I can still vividly recall that warm summer afternoon in 1979 when my flight from Frankfurt touched down at Tegel. I was in West Berlin. Walking through the terminal to get to the taxi stand I noticed that there was an electricity in the air that was as palpable as the electricity you feel when walking the streets of midtown Manhattan. In spite of being surrounded by everything foreign, the language, the items for sale in the shops I walked past, or the Polizei walking two by two, machine guns at the ready, the zeitgeist in that terminal caused me to feel like I was home in a very subtle but moving way. This feeling of being home was able to anchor me over the next three years which turned out to be the most transformative years of my life.
The Cold War was fought and won in buildings like this all over the world. Our duty station was only a stone’s throw from the Wall. You could see the Wall and the oversized watchtower as you walked through the front gate every time you went to work. It was a daily reminder of what you were fighting against. The time spent off-duty with the wonderful people of West Berlin was a constant reminder of what you were fighting for. The people of West Berlin were amazing. They taught me how much I took for granted. They taught me resilience and poise under the most difficult of circumstances. They taught me what good wine and what good beer was. Most importantly they taught me that the values we shared could survive any ideology, any foe, even an attempt to starve it to death. They were living proof of that. It was an honor to stand watch and defend them.

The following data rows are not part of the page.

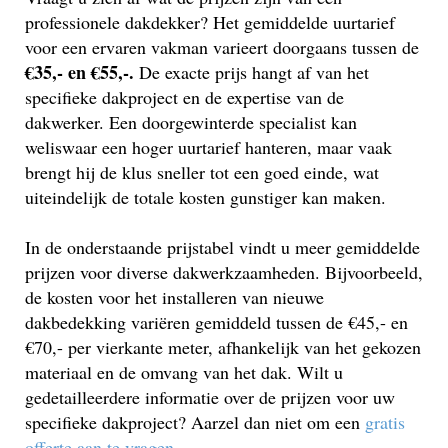
professionele dakdekker? Het gemiddelde uurtarief
voor een ervaren vakman varieert doorgaans tussen de
€35,- en €55,-.
De exacte prijs hangt af van het
specifieke dakproject en de expertise van de
dakwerker. Een doorgewinterde specialist kan
weliswaar een hoger uurtarief hanteren, maar vaak
brengt hij de klus sneller tot een goed einde, wat
uiteindelijk de totale kosten gunstiger kan maken.
In de onderstaande prijstabel vindt u meer gemiddelde
prijzen voor diverse dakwerkzaamheden. Bijvoorbeeld,
de kosten voor het installeren van nieuwe
dakbedekking variëren gemiddeld tussen de €45,- en
€70,- per vierkante meter, afhankelijk van het gekozen
materiaal en de omvang van het dak. Wilt u
gedetailleerdere informatie over de prijzen voor uw
specifieke dakproject? Aarzel dan niet om een
gratis
offerte aan te vragen
.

When the Wall came down it sent a clear message to the world that the rights of men and women to determine their own destiny, to be free to hold whatever ideas seemed good and right to them still had the power to transform nations. The power could be seen in all its glory in the streets of the city we once again simply called Berlin.
As I write this Angela Merkel has told what remains of ‘the West’ that they can no longer count on America. Indictments of Russian interference in our 2016 Presidential election have been released. We have a President who is suspected of entering into collusion with the Russians to steal the election. He currently is refusing to sign into law the strict sanctions against Russia the House and Senate overwhelmingly passed. Our love for freedom has morphed into a fetish for guns at whose altar we will gladly sacrifice our children by the dozens. We have Nazis marching in our streets and running people down with cars. We have turned hate into a virtue. But, as I write this, it appears that a nascent democracy is trying to birth itself in Iran. They are shouting down the Mullahs, burning Korans and Hijabs in the street and are willing to risk it all for the values they hold and the rights they demand. I hear the echos of the voices I heard on the streets of West Berlin in the shouts of the young people marching in the streets of Iran. It is good to see the revolution of 1776 is still alive and well in the world. It is sad to see it dying here in the land that started it all.